Let's Talk Documentation
·2 mins
[this was originally published on LinkedIn in 2024] Let’s talk documentation. Specifically, SRE and Operational documentation.
Opening with some base rules about Operational documentation:
- Documentation is always wrong, at least a little bit.
- Documentation is always out of date.
- Documenting isn’t considered valuable time spent by an SRE until a problem is already manifested and the Subject Matter Expert isn’t available.
- Processes that happen rarely, are less likely to get updated or accurate documentation.

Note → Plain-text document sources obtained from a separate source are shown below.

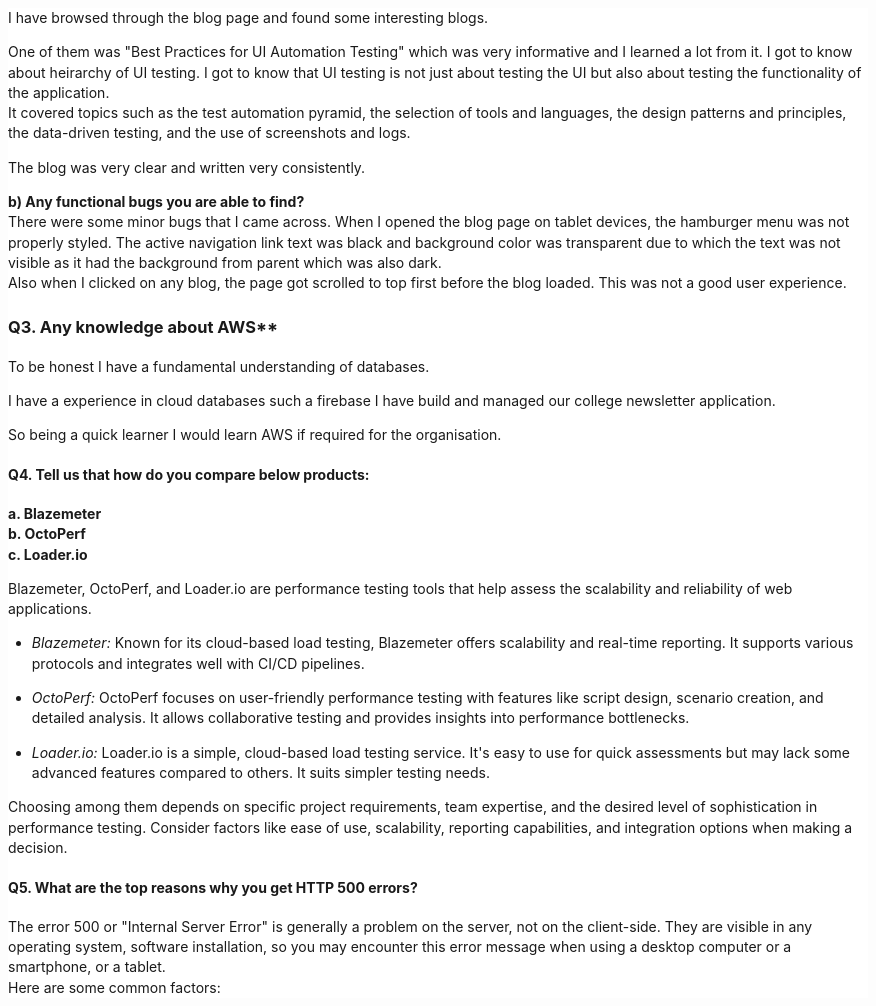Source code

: I have browsed through the blog page and found some interesting blogs.  

One of them was "Best Practices for UI Automation Testing" which was very informative and I learned a lot from it. I got to know about heirarchy of UI testing. I got to know that UI testing is not just about testing the UI but also about testing the functionality of the application.  
It covered topics such as the test automation pyramid, the selection of tools and languages, the design patterns and principles, the data-driven testing, and the use of screenshots and logs.  

The blog was very clear and written very consistently.  

**b) Any functional bugs you are able to find?**  
There were some minor bugs that I came across.   When I opened the blog page on tablet devices, the hamburger menu was not properly styled. The active navigation link text was black and background color was transparent due to which the text was not visible as it had the background from parent which was also dark.  
Also when I clicked on any blog, the page got scrolled to top first before the blog loaded. This was not a good user experience.

### Q3. Any knowledge about AWS**  
To be honest I have a fundamental understanding of databases. 

I have a experience in cloud databases such a firebase I have build and managed our college newsletter application. 

So being a quick learner I would learn AWS if required for the organisation.

#### Q4.  Tell us that how do you compare below products:  
**a. Blazemeter  
b. OctoPerf  
c. Loader.io**

Blazemeter, OctoPerf, and Loader.io are performance testing tools that help assess the scalability and reliability of web applications.

- *Blazemeter:* Known for its cloud-based load testing, Blazemeter offers scalability and real-time reporting. It supports various protocols and integrates well with CI/CD pipelines.

- *OctoPerf:* OctoPerf focuses on user-friendly performance testing with features like script design, scenario creation, and detailed analysis. It allows collaborative testing and provides insights into performance bottlenecks.

- *Loader.io:* Loader.io is a simple, cloud-based load testing service. It's easy to use for quick assessments but may lack some advanced features compared to others. It suits simpler testing needs.

Choosing among them depends on specific project requirements, team expertise, and the desired level of sophistication in performance testing. Consider factors like ease of use, scalability, reporting capabilities, and integration options when making a decision.


#### Q5. What are the top reasons why you get HTTP 500 errors?

The error 500 or "Internal Server Error" is generally a problem on the server, not on the client-side. They are visible in any operating system, software installation, so you may encounter this error message when using a desktop computer or a smartphone, or a tablet.   
Here are some common factors:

Each of these issues is a prioritization, and value, problem, especially rule 4. Processes that are rarely run usually have a low priority to be documented correctly as documenting the process is less important than finishing the process itself. Paradoxically, less a process is run, the more valuable documentation of that process becomes.
The fixes are relatively simple:
- Make updating, and writing, documentation part of the operational process from the outset. Create a documentation ticket, and track that ticket’s lifecycle.
- Ticket, and prioritize, documentation updates during a given sprint.
- Periodic documentation reviews. At least a couple times a year, have the various team members use the documentation itself as a reference. See what fails, what’s missing.
All of this should be obvious, but it’s up to team leads to assign ownership, and encourage the team to tackle the mundane with as much gusto as the new.